On May 25, 2012, the CFPB released a proposed rule outlining its process for determining whether a covered person has engaged, or is engaging in, conduct that poses risks to consumers related to the offering or provision of consumer financial products or services. The proposed rule sets out the procedures under which the CFPB may subject a nonbank covered person to the CFPB’s supervisory authority, including requiring reports from and conducting examinations of the subject entity. In addition to the CFPB’s specific grant of authority to supervise certain nonbank covered persons, such as those engaged in activity related to residential mortgage loans, the Bureau has the authority to supervise any nonbank covered person that it "has reasonable cause to determine, by order, after notice and a reasonable opportunity to respond" that the person is engaged in conduct posing a risk to consumers based on reasonable cause from complaints or information collected from other sources.
The proposed rule states that the CFPB will provide a nonbank covered person with a notice and reasonable opportunity to respond.
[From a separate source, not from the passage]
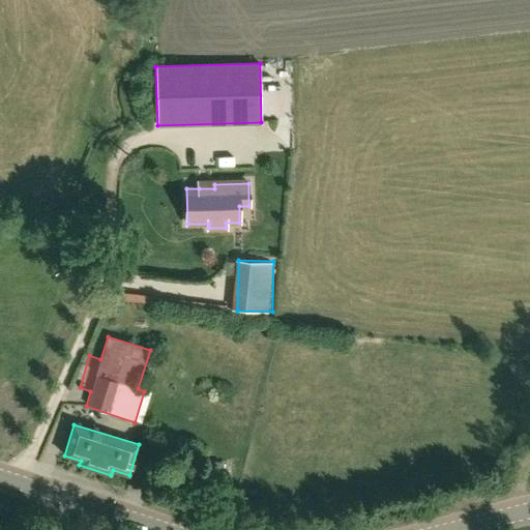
[(257,490),(245,489),(243,500),(256,502),(257,490)]
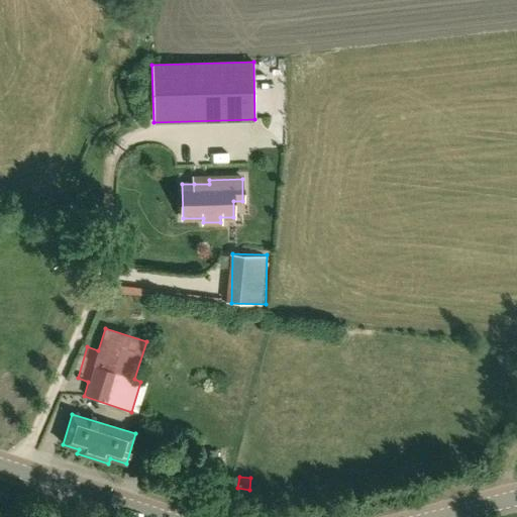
All buildings are outlined.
The notice will include a description of the basis for the CFPB’s belief that the respondent is a nonbank covered person engaging in conduct posing risks to consumers and will provide a respondent with two opportunities to respond – first in writing and second, if requested by the respondent, through a supplemental oral response generally conducted by phone. The written response, if submitted, should include any records, documents, or other items that the respondent would like the CFPB to consider while the supplemental oral response will be an opportunity to present arguments to the CFPB.
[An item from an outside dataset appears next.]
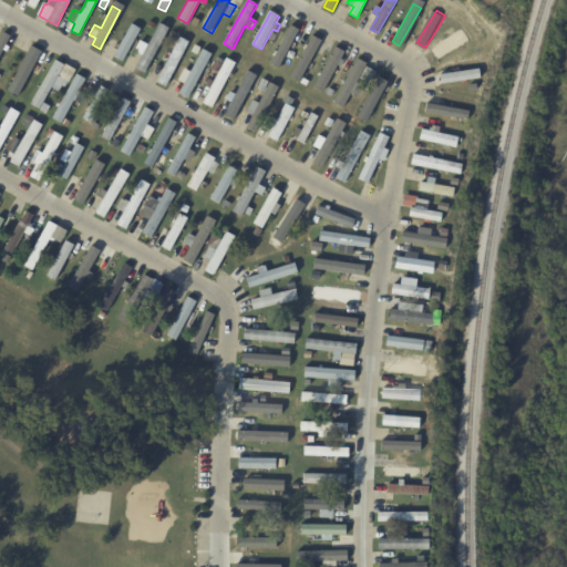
[(141,29),(122,61),(113,55),(132,23),(141,29)]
The proceedings outlined by the proposed rule would be informal and not an adjudicatory proceeding under Section 554 of the Administrative Procedures Act. Thus, discovery would not be permitted, a supplemental oral response would not constitute a hearing on the record, and witnesses would not be called as part of the supplemental oral response. After the proceedings have concluded, the CFPB’s Assistant Director for NonBank Supervision will provide a recommended determination to the CFPB’s Director, who will then make a final determination subjecting the respondent to the CFPB’s supervisory authority or stating that the respondent is not subject to the CFPB’s supervisory authority. The proposed rule also outlines how a respondent could consent to the CFPB’s supervisory authority, the means for a respondent to petition for the termination of an order two years after its issuance, and notice procedures and an opportunity to respond if the CFPB issues a notice of charges.
The CFPB has described the proposed rule as offering a more robust process than required under the Dodd-Frank statute by providing the opportunity to participate in a supplemental oral response. While largely a procedural rule, the proposed rule moves the CFPB forward in setting up the mechanisms to further exercise its supervisory powers. Comments are due on July 24, 2012.